● **Text to read**:

########################################

Bankrupt American Exceptionalism …



Biggest event taking place right this instant isn’t any of the world’s melt-downs but rather the theatrical release of Ayn Rand’s stupefying bore- fest … what is the name of that movie again?

Hmmm … spending hard- earned real money to watch a movie about well- dressed jackasses pretending to obtain industrial societies’ fetish objects is as interesting as watching a movie about somebody mowing grass. A bizarre form of desperate self- loathing — voyeurism — is required in order to accept the undertaking on its own terms. It’s after- the- fact propaganda of a fabulist sort. You’d see the English making this kind of movie: Miss Marple would be drinking tea, ferreting out the corpse in a drawing room in a chintz- filled manor house populated with dithering, yet endearing eccentrics.

In America the corpse is on a bloody rampage. Here is the vision of decadent American Exceptionalism rotting before the viewers’ eyes. Rand’s conceit is that society is obligated to the baronesque ‘Uberman’ parasites who feed off of it. Rationalizations never had it so good: the ‘Niewe Corruption’ which pretends it isn’t requires people to rip off others so as to afford seeing a movie about ripping people off. Who is John Galt, again?

Does anyone care?

The production company cut half of the film: here are some bits of the other half on YouTube:

The viewers can come to their own conclusions about which version of Exceptionalism is more representative of reality. Both have their merits, one seamlessly integrates with the other. Both orbit around a fantasy of capitalism: the wanderer appears to be the mute and mysterious Galt, stopping at a vending machine in order to purchase a flamethrower, presumably with The American Express Gold Card.

Doctor Challes Mercer’s ‘creation’ is an indestructible humoresque which — unlike Mimi in La Boheme — reconstitutes itself after dismemberment over and over. It’s not hard to make the connection between this Rand alter- ego and Exxon or Monsanto or any/all other zombie- corporations that are to be found nowhere in particular. What’s missing is the purchase of Washington, DC ‘power factors’ by this entity with bags of dirty money exchanged under the table(s). Meanwhile, Galt’s ‘lifestyle’ is to endure as a rat in a dystopic automobile habitat confronted with those who desire nothing but to make him one of ‘them’.

The only thing missing from the clip is the traffic jam at the beginning and end as Galt commutes to and from his baleful ‘office’.

The message that our entertainment provides for us with upturned hearts and hopeful minds is conflicted. ‘Atlas Shrugs’ suggests that workmanlike virtues such as ability, skill, mastery are irrelevancies left to the pathetic, fucked- over ‘little people’: what matters is the broad- shouldered ‘attitude’ on the part of the deserving.

‘Shrugs Part Two’ suggests a machine gun and good reflexes are indispensable. It’s tough when a video game starring a wanderer in a giant space ship is more ‘real’ than reality itself. When in doubt, whip it out: the country along with the rest of developed world has never left the second grade!

Meredith Whitney whips it out while kicking the US municipal bond market in the balls on national television. The response by the broad- shouldered, business- suited crowd is Randian outrage! The muni interloper Whitney has some nerve: after all, municipal bond issuers have rarely defaulted. Because municipalities have not defaulted in the past they certainly won’t default in the future! Right?

########################################

● **Data excerpts**:
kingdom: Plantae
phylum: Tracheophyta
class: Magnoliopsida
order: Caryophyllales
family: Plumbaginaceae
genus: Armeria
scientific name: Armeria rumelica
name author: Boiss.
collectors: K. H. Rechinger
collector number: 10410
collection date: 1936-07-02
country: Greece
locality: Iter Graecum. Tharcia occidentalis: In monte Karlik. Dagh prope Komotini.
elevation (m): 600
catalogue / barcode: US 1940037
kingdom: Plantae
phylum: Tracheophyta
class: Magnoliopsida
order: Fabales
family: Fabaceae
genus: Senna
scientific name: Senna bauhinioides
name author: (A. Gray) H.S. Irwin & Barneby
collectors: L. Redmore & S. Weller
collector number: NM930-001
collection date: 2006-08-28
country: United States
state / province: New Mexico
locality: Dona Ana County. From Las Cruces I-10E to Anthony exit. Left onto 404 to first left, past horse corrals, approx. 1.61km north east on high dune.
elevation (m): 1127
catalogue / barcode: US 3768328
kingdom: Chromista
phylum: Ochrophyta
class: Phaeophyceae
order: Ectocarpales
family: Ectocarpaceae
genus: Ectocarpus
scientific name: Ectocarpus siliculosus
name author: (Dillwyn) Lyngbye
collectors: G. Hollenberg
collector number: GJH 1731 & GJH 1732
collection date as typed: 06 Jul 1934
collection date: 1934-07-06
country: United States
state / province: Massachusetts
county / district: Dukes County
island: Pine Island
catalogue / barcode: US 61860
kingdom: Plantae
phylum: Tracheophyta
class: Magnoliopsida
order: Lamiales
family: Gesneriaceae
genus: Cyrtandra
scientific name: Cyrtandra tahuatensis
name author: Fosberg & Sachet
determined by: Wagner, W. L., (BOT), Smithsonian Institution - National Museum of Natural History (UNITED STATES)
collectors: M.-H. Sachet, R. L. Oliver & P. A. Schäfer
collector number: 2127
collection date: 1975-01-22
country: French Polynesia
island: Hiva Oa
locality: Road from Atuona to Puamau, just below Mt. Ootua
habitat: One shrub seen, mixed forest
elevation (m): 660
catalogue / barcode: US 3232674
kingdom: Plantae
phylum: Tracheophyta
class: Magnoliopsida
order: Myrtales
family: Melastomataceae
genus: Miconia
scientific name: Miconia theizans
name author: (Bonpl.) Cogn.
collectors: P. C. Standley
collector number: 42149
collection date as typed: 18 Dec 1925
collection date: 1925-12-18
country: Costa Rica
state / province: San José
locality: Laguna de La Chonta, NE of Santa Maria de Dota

########################################

● **Parts of the exercise**:
1 > Answer these from the post about American Exceptionalism:
(a) How much of the film does the production company cut?
(b) What does the wanderer buy at a vending machine?
(c) Who kicks the US municipal bond market on national television?
2 > Copy the passage of the post about American Exceptionalism starting with "In America the" and going on through "Does anyone care?", but replace "corpse" with "monster".
3 > Do these statements agree with the post about American Exceptionalism? Answer yes or no for each and quote the deciding words.
(a) The post says municipal bond issuers have often defaulted.
(b) The post names a traffic jam as the only thing missing from the clip.
(c) The post says Doctor Challes Mercer's creation, like Mimi in La Boheme, reconstitutes itself after dismemberment.

● **Answers to the exercise**:
1 >
(a) Half of the film.
(b) A flamethrower.
(c) Meredith Whitney.

2 >
In America the monster is on a bloody rampage. Here is the vision of decadent American Exceptionalism rotting before the viewers’ eyes. Rand’s conceit is that society is obligated to the baronesque ‘Uberman’ parasites who feed off of it. Rationalizations never had it so good: the ‘Niewe Corruption’ which pretends it isn’t requires people to rip off others so as to afford seeing a movie about ripping people off. Who is John Galt, again?

Does anyone care?

3 >
(a) No: "municipal bond issuers have rarely defaulted."
(b) Yes: "The only thing missing from the clip is the traffic jam at the beginning and end"
(c) No: "unlike Mimi in La Boheme — reconstitutes itself after dismemberment over and over"